Comparison of the accuracy/precision among guided (static), manual, and dynamic navigation in dental implant surgery: a systematic review and meta-analysis.
Objective: To assess whether dynamic navigation (dCAIS) has greater accuracy/precision and less discrepancy in parallelism compared to guided (static, sCAIS) and free-hand (FH) surgery in Implantology.

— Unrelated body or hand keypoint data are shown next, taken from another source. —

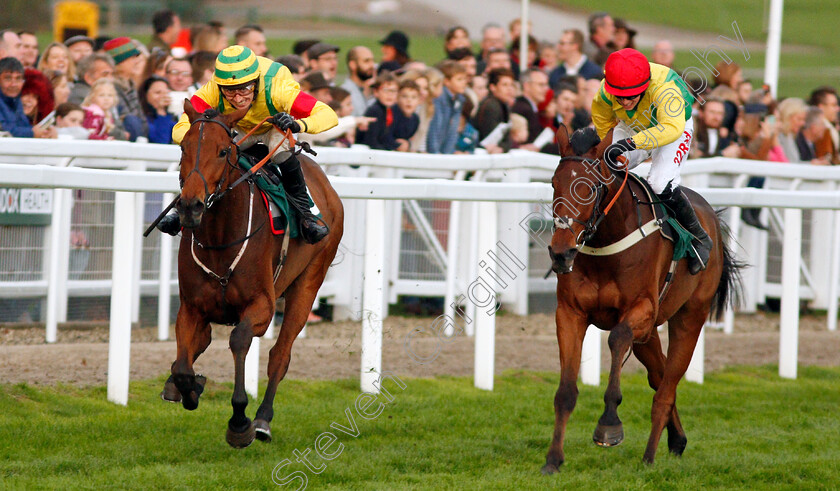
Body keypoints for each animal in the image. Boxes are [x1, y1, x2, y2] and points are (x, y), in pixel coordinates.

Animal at [166, 101, 342, 450]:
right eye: (183, 148)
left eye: (223, 151)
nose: (191, 206)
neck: (220, 240)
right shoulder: (191, 308)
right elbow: (183, 365)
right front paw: (189, 388)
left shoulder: (261, 305)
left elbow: (239, 340)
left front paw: (239, 421)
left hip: (308, 283)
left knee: (280, 355)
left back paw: (262, 420)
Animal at [540, 125, 740, 474]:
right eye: (554, 183)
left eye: (592, 187)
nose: (561, 252)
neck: (606, 243)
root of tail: (711, 218)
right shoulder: (570, 313)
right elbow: (565, 391)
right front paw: (553, 459)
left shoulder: (641, 309)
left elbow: (618, 338)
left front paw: (608, 424)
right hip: (648, 335)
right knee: (659, 377)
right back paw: (676, 439)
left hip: (689, 316)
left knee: (667, 387)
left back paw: (649, 456)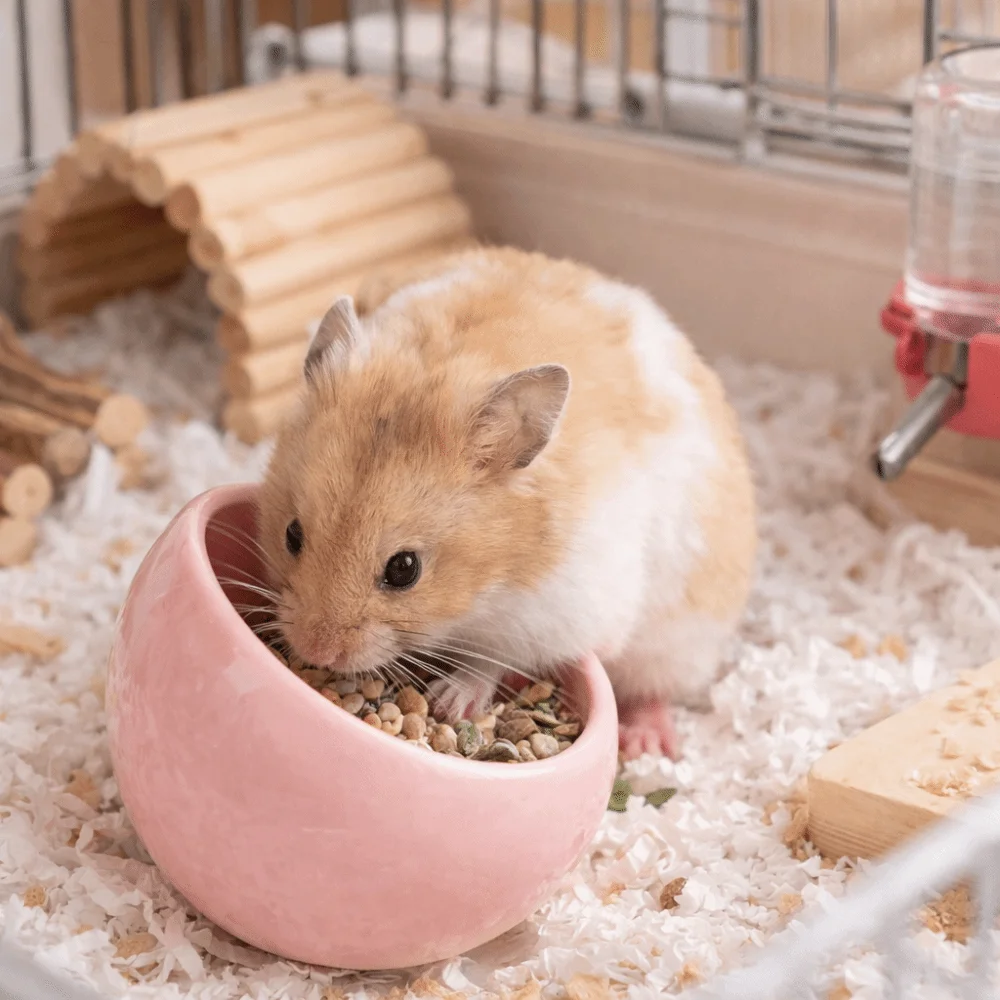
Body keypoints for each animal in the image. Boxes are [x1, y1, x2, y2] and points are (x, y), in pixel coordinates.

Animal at [258, 247, 756, 760]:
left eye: (405, 569)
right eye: (292, 535)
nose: (314, 651)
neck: (490, 585)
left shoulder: (566, 611)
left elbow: (500, 657)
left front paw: (451, 702)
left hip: (675, 643)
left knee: (651, 689)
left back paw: (646, 744)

Materials and methods: A search was conducted across six databases using specific key terms. Randomized controlled trials (RCTs), retrospective or prospective clinical studies published within the last 10 years (2014-2024) were included. Risk of bias was assessed using the Joanna Briggs Institute Critical Appraisal tool. A meta-analysis using a random-effects model was employed. The heterogeneity analysis was conducted using Cochran's Q-test and Higgins' I2 statistic.
Results: Thirteen articles were included. A total of 554 patients and 687 implants were enrolled, with 215 using the FH system, 195 using sCAIS, and 277 using dCAIS. The meta-analysis compared the following: (1) dCAIS vs. sCAIS; (2) dCAIS vs. FH; (3) sCAIS vs. FH. The first group had a mean difference of -0.08 mm, with a substantial heterogeneity (I² = 52%) and no statistically significant difference (p = 0.08); the second presented a mean difference of -0.48 mm, high heterogeneity (I²=89%), and a statistically significant better accuracy for dCAIS than FH (p < 0.01); the last comparison found a mean difference of -0.62 mm, with a considerable heterogeneity (I²=84%), and sCAIS showing statistically significantly better accuracy than the FH approach (p < 0.01).
Conclusions: Using CAIS (dCAIS or sCAIS) substantially improved accuracy compared to the FH approach, with no statistically significant difference between dCAIS and sCAIS.
Clinical relevance: The findings support the use of CAIS for improved implant accuracy and precision compared to FH techniques.